Tradicionalmente la testosterona ha sido vinculada con la agresividad, pero ¿Es posible que también pueda producir un comportamiento prosocial?
Uno de los comportamientos tradicionalmente atribuidos al mundo animal a diferencia del humano es el de la agresividad como medio de subsistencia, ya sea con sus semejantes para conseguir y mantener un determinado estatus, como con sus presas.
En humanos, a pesar de que existen “rasgos” de agresividad en alguno de nuestros comportamientos diarios, como gritar al que realiza un adelantamiento indebido, estos no llegan a manifestarse como una amenaza para nuestros semejantes, todo ello gracias a la socialización, es decir, la interiorización de valores y códigos de conducta, que permiten la convivencia en sociedad.
La agresividad se ve fomentada en determinados momentos de escasez de recursos, o cuando se está ante un peligro inminente, igualmente el sitio donde se vive, por ejemplo en un barrio inseguro, puede acentuar esa agresividad interna como medio de sobrevivir ante un medio hostil, pero ¿De dónde “sale” nuestra agresividad?
Algunos teóricos señalan a reminiscencias de los tiempos de las cavernas, donde la línea que nos separaba del mundo animal era muy fina, y en donde se regían por los mismos comportamientos instintivos para alcanzar un estatus y mantener su territorialidad.
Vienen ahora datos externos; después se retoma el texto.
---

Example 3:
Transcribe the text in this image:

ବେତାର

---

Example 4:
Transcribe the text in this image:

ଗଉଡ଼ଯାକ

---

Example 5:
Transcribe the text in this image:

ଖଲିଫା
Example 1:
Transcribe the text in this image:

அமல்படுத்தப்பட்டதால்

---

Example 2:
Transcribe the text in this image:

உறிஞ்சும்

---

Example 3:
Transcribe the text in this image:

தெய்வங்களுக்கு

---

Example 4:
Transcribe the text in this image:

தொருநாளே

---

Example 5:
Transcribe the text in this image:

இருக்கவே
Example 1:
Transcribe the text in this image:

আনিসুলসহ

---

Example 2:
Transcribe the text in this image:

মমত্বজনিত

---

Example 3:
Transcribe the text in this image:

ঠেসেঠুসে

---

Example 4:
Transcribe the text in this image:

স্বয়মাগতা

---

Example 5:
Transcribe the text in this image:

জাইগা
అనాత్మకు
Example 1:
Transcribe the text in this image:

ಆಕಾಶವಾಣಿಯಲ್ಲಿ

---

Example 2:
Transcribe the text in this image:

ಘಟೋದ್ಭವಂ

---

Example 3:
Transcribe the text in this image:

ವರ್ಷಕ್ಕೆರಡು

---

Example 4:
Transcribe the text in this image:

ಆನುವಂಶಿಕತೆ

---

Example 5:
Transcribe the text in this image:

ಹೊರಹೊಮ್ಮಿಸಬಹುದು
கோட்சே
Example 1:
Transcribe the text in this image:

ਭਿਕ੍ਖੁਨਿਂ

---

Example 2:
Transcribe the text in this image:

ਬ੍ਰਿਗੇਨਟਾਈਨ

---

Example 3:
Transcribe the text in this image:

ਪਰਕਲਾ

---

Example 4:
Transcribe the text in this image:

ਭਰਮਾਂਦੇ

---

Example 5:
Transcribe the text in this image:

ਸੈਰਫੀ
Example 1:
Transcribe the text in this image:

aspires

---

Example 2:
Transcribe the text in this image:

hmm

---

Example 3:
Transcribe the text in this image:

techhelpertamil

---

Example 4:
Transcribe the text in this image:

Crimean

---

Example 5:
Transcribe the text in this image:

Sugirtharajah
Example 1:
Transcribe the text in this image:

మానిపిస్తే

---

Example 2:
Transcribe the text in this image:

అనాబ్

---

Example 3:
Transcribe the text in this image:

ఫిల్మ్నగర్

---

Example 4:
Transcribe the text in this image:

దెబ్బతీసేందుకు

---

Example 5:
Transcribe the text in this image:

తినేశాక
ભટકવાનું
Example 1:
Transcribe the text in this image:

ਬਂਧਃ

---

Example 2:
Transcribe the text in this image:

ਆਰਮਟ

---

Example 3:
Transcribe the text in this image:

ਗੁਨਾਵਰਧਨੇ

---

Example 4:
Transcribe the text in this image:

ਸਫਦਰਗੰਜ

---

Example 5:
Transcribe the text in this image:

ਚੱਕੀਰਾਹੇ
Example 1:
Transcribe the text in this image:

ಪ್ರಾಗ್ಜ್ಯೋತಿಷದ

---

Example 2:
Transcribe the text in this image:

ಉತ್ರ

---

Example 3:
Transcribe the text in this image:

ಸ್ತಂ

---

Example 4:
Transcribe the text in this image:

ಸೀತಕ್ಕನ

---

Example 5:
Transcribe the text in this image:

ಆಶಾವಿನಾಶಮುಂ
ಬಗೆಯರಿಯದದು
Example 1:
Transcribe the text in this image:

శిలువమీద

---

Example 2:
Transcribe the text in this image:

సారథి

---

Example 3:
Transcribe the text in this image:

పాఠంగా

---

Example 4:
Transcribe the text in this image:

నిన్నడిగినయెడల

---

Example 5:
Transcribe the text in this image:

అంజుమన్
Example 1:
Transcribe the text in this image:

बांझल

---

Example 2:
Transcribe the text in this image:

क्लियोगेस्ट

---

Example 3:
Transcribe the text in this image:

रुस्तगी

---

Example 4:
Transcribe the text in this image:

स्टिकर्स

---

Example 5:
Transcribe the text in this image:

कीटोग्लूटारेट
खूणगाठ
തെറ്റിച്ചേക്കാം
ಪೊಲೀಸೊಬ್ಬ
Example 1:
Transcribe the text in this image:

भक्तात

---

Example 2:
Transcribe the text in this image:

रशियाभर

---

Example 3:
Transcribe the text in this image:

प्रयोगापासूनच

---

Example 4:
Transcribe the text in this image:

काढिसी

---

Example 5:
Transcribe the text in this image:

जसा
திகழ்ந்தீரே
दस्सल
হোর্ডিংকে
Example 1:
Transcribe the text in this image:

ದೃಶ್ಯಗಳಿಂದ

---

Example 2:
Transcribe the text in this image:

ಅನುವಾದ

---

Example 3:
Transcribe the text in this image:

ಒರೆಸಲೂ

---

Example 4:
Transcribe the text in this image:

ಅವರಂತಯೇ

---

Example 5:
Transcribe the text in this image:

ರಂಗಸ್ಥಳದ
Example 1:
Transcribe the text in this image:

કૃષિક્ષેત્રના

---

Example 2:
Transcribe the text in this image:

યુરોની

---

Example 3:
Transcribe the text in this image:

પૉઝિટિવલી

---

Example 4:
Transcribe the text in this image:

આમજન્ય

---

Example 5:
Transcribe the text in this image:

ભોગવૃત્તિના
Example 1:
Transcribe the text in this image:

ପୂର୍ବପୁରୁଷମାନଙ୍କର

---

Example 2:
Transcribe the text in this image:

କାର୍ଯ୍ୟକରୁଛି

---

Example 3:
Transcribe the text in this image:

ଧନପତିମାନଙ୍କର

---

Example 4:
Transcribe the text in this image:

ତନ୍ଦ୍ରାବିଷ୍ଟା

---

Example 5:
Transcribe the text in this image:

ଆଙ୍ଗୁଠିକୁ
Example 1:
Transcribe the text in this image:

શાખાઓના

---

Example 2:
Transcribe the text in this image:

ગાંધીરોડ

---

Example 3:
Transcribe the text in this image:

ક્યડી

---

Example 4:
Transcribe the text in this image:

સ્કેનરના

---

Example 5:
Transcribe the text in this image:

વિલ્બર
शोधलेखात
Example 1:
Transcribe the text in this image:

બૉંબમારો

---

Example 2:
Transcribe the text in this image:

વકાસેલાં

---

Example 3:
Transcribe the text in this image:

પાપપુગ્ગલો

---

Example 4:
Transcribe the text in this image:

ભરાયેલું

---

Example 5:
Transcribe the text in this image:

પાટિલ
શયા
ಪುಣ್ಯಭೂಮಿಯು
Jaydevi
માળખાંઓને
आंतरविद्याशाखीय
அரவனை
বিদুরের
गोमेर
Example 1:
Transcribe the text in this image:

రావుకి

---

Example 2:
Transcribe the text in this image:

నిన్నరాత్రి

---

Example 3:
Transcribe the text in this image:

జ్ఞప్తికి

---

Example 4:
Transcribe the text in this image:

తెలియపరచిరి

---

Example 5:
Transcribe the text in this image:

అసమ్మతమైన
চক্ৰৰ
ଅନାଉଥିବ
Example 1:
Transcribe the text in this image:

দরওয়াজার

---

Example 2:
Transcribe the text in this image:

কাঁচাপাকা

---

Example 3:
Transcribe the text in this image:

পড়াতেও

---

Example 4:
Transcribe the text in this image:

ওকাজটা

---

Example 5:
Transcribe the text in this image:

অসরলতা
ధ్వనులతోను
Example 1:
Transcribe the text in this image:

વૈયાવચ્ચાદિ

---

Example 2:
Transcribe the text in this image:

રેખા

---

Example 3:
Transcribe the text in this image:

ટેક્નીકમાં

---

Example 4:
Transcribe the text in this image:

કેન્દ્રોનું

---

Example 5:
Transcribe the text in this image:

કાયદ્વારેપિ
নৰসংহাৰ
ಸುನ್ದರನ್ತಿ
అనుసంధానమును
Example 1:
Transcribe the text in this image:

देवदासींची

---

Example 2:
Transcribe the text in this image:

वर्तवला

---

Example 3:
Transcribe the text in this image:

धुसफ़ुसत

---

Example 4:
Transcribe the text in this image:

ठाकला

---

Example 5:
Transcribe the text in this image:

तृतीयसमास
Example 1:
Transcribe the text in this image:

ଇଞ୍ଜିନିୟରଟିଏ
Algunos autores distinguen precisamente entre agresividad, entendida como algo “útil” para el individuo, y la violencia, como una conducta destructiva sin ningún fin en sí misma, aunque sus manifestaciones en peleas o agresiones a otro puedan a veces llevar a confusión.
El origen de la agresividad es multifactorial, ya que se debe tanto a un componente genético, como social y educacional, facilitado por el consumo de determinadas sustancias estimulantes, así como por algunos estados mentales distorsionados, como en el caso de los maniacos-depresivos, paranoides o psicóticos.
En humanos, durante muchos años se ha atribuido a la testosterona, como la responsable de la presencia de la agresividad, lo que explicaría porqué en la juventud que tiene los niveles más elevados de testosterona se muestran los comportamientos más agresivos, aunque también se ha observado cómo la agresividad genera mayores niveles de testosterona, por lo que no está claro cuál es el desencadenate de los dos.
Los estudios inicialmente llevados a cabo en hombres castrados indicaban que su menor agresividad se debía precisamente a la ausencia de testosterona, pero la administración de distintos niveles de testoterona soluble no muestran un incremento de la agresividad, por lo que se considera que es un elemento necesario pero no suficiente.
Recordar que la testosterona, a pesar de ser una hormona presente principalmente en el hombre, no es exclusiva de él, ya que también la mujer la produce y se vé sometida a sus efectos.
Aunque existen grandes diferencias en cuanto a la expresión de la agresividad según el género, siendo más explosivo y directo en el hombre, llegándose a enfrentar “cuerpo a cuerpo”, mientras que en la mujer es más sutil y en ocasiones psicológico, produciendo el mismo o mayor efecto que el que se consigue con “los puños”.
Como se ha indicado hasta hace unos años, se consideraba que a mayores niveles de testosterona mayor conducta agresiva exhibida, para lo cual se medían los niveles de ésta hormona en centros penitenciarios o se administraba de forma soluble a voluntarios.
Actualmente se está poniendo en cuestión dichos resultados, observando cómo la presencia de testosterona ayuda a tener un mayor juicio de valor a la hora de tomar decisiones, pero también puede llevar a a un comportamiento prosocial, al menos así lo afirma un estudio de la Universidad Erasmus de Rotterdam (Países Bajos) publicado el 2014 en la revista científica Psychologial Science.
En el mismo se analizó el comportamiento de 54 mujeres a las cuales a la mitad se les administró testosterona diluida, mientras que al resto se le daba un placebo, observándola en dos tipos de tareas, una que implicaba competitividad y otra que no.
Los resultados informan que en aquellas tareas de tipo colaborativo, las mujeres que habían bebido testosterona estuvieron más dispuestas a colaborar que las que tomaron placebo, desmintiendo con ello el efecto negativo de la testosterona en todos los casos, como agente “incitador” de la agresividad.